Selected passage START
DESIGNING AN ACCESSIBLE BATHROOM

Accessible Bathroom in Ridgefield, WAI was happy that Paul hired me to help him transform his bathroom. He asked great questions, weighed all the information, and did a lot of research. However, it took about four months for Paul to make decisions because one feature relates to all other features.
 
 
 
 
Paul asked if we could add a window in the wall between the shower and the toilet room during the design phase because he wanted more daylight in the bathroom. This wall had the existing showerhead and valve. We discussed the pros and cons, then agreed that the best location for the new showerhead and valve was at the opposite end of the shower, the wall dividing the bathroom from the bedroom. Paul’s decision made the other wall available for a tempered-glass window. But his decision increased the investment in framing and rough plumbing. He realized that the money he’d set aside wasn’t enough. He could forego the new window, or he could add money to the investment. He decided that the new window added value and personal enjoyment to the bathroom. Natural daylight is something we all need, especially in bathrooms and kitchens.
Selected passage END
#### [Work item A]
In the passage on designing an accessible bathroom, why did Paul want a window in the wall between the shower and the toilet room?
#### [Work item B]
Carry on the passage about designing an accessible bathroom, picking up after its final sentence.
Entries shown START
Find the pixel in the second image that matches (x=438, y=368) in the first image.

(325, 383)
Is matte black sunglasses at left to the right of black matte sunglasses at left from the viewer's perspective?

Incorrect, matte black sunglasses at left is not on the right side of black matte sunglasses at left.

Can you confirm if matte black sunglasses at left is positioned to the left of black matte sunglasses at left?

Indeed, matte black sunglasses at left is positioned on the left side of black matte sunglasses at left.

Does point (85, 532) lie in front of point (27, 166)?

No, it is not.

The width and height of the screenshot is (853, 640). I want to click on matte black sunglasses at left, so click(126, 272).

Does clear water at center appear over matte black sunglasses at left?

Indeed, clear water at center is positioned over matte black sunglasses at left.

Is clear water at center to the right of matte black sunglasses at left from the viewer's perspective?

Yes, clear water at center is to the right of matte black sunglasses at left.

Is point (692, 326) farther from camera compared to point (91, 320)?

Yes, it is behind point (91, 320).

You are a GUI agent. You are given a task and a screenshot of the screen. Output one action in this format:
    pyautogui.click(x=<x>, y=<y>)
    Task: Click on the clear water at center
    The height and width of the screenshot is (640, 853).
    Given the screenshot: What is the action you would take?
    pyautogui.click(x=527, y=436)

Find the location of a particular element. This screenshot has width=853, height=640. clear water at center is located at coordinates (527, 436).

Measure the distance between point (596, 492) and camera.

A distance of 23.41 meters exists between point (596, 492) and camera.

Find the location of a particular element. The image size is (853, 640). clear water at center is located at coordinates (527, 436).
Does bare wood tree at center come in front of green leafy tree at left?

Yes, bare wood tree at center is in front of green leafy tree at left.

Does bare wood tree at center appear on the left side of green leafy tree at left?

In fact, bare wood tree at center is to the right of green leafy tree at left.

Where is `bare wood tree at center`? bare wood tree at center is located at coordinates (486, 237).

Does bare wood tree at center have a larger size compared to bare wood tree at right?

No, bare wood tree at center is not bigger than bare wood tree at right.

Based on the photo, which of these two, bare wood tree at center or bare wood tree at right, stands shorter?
Entries shown END
#### [Written reply A]
He wanted more daylight in the bathroom.

#### [Written reply B]
We went shopping together for countertop material, tile, and flooring. Also, we exchanged emails about plumbing and lighting. I included all decisions in four 24″ x 36″ pages of Paul’s plans. Soon after I completed the plans, Paul interviewed several contractors and decided to hire a local company specializing in building accessible homes. It was a well-considered decision, like every other decision he made. 
 
 
Accessible Bathroom plan in Ridgefield, WA

SOLVING BATHROOM INACCESSIBILITY PROBLEMS

 

 How did we solve the problems to create Paul’s accessible bathroom?
 
 
 
  • There is no door between the bedroom and the bathroom, and the doorway is wider.
  • There is no glass shower door or glass shower screen, so Paul can move safely and turn a wheelchair around freely. Now there’s enough room for accessible safety and comfort.
  • The new accessible bathroom shower floor has the same tile as the bathroom and the closet.
  • Floors in the bathroom and closet have radiant heating.
  • There is no shower curb — a requirement for accessible bathrooms.
  • There’s an inline drain against the back wall in the shower.
  • There’s a drop-down seat with an adjacent corner grab bar
  • Two corner soap+shampoo shelves are also grab bars.
  • There’s a vertical grab bar next to the shower valve, so Paul can support himself safely when he’s turning on the water.
  • There’s a multi-purpose showerhead and a personal shower. Personal showers are very important for a feeling of independence in accessible bathrooms.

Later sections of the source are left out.